Il la contrôle, la maîtrise, la tient.
*
Il la colle au mur.
Nue ou habillée, alors troussée, peu importe.
Il la colle au mur le dos droit. Les épaules baissées. La tête haute. Bassin basculé en arrière. Jambes écartées. Il faut qu’elle adhère. Qu’elle s’incruste.
– Respire … Lentement… Respire…
Il la caresse. Lentement.
Il la fait monter. Doucement. Lentement.
– Ne respire plus.
Elle obéit. Bloque sa respiration. Malgré le plaisir qui agite son ventre.
Elle obéit. Retient son souffle.
Jusqu’à ce qu’il la libère d’un ordre :
– Respire.
Et le jeu continue.
Sous la douce caresse et la contrainte. Dans le plaisir et la crainte.
Surprise, quand il la laisse respirer au bout de quelques secondes seulement.
Inquiète, quand il ne la libère pas, qu’elle n’en peut plus de retenir son souffle, qu’elle voudrait gémir et crier son plaisir. Concentrée à retenir sa respiration alors que le plaisir l’emplit.
Tenue par sa main, ses doigts qui lui imposent cette lente montée vers la jouissance.

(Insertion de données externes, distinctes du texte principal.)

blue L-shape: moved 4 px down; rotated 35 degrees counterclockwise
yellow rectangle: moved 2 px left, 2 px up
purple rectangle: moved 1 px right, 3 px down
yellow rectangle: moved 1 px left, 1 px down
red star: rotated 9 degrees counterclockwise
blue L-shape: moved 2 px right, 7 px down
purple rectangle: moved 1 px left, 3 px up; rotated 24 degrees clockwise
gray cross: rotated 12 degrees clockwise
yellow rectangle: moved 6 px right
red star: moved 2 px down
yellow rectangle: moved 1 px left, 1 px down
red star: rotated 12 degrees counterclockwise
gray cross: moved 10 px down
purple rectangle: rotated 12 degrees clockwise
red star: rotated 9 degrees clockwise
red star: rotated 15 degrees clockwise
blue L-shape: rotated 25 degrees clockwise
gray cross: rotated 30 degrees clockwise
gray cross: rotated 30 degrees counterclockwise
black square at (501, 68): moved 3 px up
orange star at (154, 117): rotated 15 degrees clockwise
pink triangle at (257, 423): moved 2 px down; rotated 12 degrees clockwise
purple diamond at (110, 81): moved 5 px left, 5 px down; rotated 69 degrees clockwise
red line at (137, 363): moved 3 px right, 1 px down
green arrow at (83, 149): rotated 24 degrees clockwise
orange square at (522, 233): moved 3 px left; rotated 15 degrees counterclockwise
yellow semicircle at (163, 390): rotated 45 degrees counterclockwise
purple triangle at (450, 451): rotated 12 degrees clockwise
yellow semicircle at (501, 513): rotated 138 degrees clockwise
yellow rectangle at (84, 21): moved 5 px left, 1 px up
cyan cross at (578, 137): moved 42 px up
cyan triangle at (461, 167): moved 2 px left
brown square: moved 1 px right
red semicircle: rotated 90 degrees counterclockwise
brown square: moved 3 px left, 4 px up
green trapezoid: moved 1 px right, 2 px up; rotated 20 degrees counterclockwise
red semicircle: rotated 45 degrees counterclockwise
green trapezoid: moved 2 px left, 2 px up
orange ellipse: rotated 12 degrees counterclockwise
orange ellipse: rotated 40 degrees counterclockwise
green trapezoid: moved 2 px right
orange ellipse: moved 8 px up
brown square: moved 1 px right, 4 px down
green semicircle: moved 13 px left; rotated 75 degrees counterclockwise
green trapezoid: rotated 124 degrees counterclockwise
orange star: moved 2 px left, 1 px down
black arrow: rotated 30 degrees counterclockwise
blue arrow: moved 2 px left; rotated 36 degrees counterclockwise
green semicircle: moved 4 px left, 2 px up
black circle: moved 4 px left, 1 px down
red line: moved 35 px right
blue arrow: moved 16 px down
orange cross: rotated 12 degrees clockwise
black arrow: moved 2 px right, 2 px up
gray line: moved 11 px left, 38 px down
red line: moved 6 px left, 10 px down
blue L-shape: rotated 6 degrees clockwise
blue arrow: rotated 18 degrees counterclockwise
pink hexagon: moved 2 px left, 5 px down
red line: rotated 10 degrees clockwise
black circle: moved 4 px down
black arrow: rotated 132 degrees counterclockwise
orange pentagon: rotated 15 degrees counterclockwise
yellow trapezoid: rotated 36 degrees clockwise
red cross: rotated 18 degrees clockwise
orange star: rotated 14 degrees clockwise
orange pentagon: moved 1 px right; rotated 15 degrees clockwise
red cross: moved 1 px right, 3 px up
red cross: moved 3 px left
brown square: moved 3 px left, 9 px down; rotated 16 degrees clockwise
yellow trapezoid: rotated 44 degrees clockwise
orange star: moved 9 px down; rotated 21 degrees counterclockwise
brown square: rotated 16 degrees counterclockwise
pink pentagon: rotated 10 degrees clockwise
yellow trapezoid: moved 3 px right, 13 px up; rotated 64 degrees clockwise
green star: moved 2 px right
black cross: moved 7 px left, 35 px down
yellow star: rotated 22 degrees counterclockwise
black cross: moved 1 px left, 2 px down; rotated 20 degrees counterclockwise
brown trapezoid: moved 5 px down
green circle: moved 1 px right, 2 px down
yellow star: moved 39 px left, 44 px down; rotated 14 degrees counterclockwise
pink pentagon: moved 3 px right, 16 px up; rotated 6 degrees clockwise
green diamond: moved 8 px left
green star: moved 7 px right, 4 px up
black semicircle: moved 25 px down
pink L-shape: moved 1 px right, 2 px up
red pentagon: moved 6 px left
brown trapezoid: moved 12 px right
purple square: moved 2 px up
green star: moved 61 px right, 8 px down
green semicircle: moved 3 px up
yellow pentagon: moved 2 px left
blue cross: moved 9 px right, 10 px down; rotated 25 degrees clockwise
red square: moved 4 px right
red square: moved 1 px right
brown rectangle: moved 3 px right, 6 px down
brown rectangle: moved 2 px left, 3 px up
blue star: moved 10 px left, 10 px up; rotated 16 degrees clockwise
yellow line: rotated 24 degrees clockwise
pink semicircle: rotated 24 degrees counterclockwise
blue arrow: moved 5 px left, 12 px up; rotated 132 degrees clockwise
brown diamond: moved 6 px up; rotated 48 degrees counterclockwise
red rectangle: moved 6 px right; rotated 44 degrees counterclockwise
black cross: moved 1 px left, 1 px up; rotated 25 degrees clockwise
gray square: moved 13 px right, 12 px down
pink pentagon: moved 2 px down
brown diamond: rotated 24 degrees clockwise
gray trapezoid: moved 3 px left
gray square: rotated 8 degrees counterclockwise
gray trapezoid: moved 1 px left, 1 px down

Tenue par son regard : il la scrute, l’observe. Il la cloue au mur.
Elle voudrait se tordre, se plier, se recroqueviller. Mais elle ne peut pas. Elle n’en a pas le droit.
Elle doit rester collée au mur. Fièrement dressée. Fière de lui obéir. Dressée. Il la dresse.
Il est le Maître de son souffle.
Au bord de la jouissance, et de l’asphyxie, elle n’en peut plus.
Jouir. Respirer. Crier.
Va-t-il la libérer ?
*
Il est le Maître de son corps.
De ses désirs. De ses besoins.
– Maître, il faut que j’aille aux toilettes…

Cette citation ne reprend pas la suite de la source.